═══ Dataset records

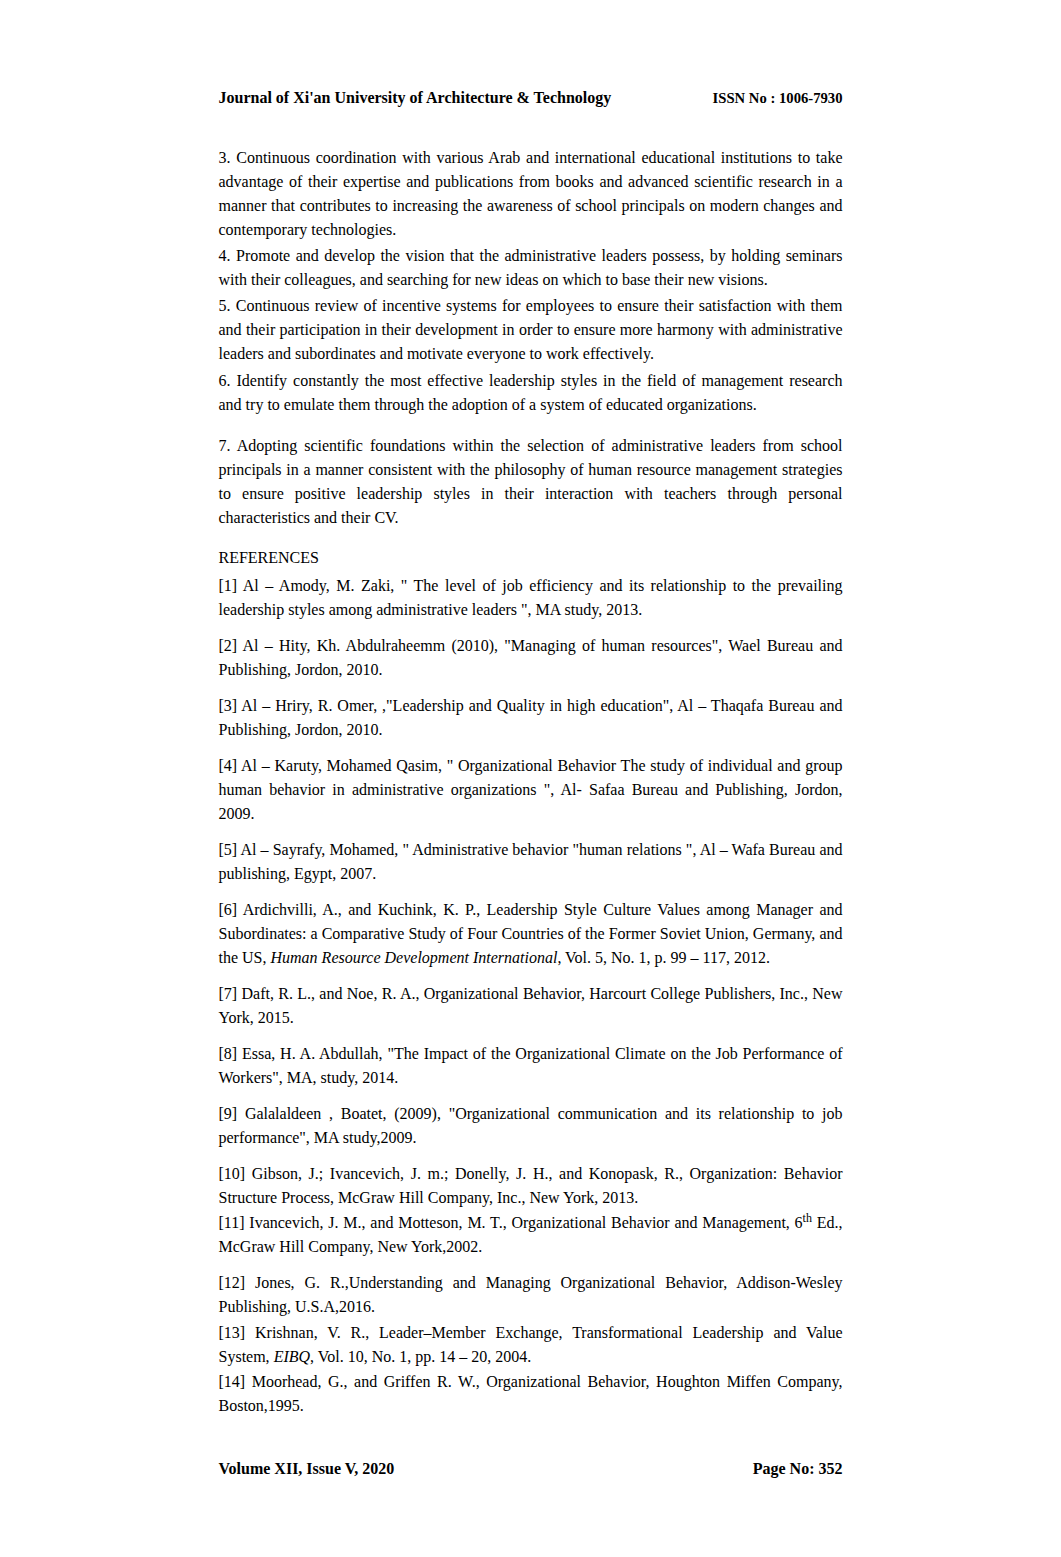Journal of Xi'an University of Architecture & Technology
ISSN No : 1006-7930
3. Continuous coordination with various Arab and international educational institutions to take advantage of their expertise and publications from books and advanced scientific research in a manner that contributes to increasing the awareness of school principals on modern changes and contemporary technologies.
4. Promote and develop the vision that the administrative leaders possess, by holding seminars with their colleagues, and searching for new ideas on which to base their new visions.
5. Continuous review of incentive systems for employees to ensure their satisfaction with them and their participation in their development in order to ensure more harmony with administrative leaders and subordinates and motivate everyone to work effectively.
6. Identify constantly the most effective leadership styles in the field of management research and try to emulate them through the adoption of a system of educated organizations.
7. Adopting scientific foundations within the selection of administrative leaders from school principals in a manner consistent with the philosophy of human resource management strategies to ensure positive leadership styles in their interaction with teachers through personal characteristics and their CV.
REFERENCES
[1] Al – Amody, M. Zaki, " The level of job efficiency and its relationship to the prevailing leadership styles among administrative leaders ", MA study, 2013.
[2] Al – Hity, Kh. Abdulraheemm (2010), "Managing of human resources", Wael Bureau and Publishing, Jordon, 2010.
[3] Al – Hriry, R. Omer, ,"Leadership and Quality in high education", Al – Thaqafa Bureau and Publishing, Jordon, 2010.
[4] Al – Karuty, Mohamed Qasim, " Organizational Behavior The study of individual and group human behavior in administrative organizations ", Al- Safaa Bureau and Publishing, Jordon, 2009.
[5] Al – Sayrafy, Mohamed, " Administrative behavior "human relations ", Al – Wafa Bureau and publishing, Egypt, 2007.
[6] Ardichvilli, A., and Kuchink, K. P., Leadership Style Culture Values among Manager and Subordinates: a Comparative Study of Four Countries of the Former Soviet Union, Germany, and the US, Human Resource Development International, Vol. 5, No. 1, p. 99 – 117, 2012.
[7] Daft, R. L., and Noe, R. A., Organizational Behavior, Harcourt College Publishers, Inc., New York, 2015.
[8] Essa, H. A. Abdullah, "The Impact of the Organizational Climate on the Job Performance of Workers", MA, study, 2014.
[9] Galalaldeen , Boatet, (2009), "Organizational communication and its relationship to job performance", MA study,2009.
[10] Gibson, J.; Ivancevich, J. m.; Donelly, J. H., and Konopask, R., Organization: Behavior Structure Process, McGraw Hill Company, Inc., New York, 2013.
[11] Ivancevich, J. M., and Motteson, M. T., Organizational Behavior and Management, 6th Ed., McGraw Hill Company, New York,2002.
[12] Jones, G. R.,Understanding and Managing Organizational Behavior, Addison-Wesley Publishing, U.S.A,2016.
[13] Krishnan, V. R., Leader–Member Exchange, Transformational Leadership and Value System, EIBQ, Vol. 10, No. 1, pp. 14 – 20, 2004.
[14] Moorhead, G., and Griffen R. W., Organizational Behavior, Houghton Miffen Company, Boston,1995.
Volume XII, Issue V, 2020
Page No: 352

══════

= What is being asked =
The answer must be all the lines above that hold the word "relationship".

= Solution for this problem =
[1] Al – Amody, M. Zaki, " The level of job efficiency and its relationship to the prevailing leadership styles among administrative leaders ", MA study, 2013.
[9] Galalaldeen , Boatet, (2009), "Organizational communication and its relationship to job performance", MA study,2009.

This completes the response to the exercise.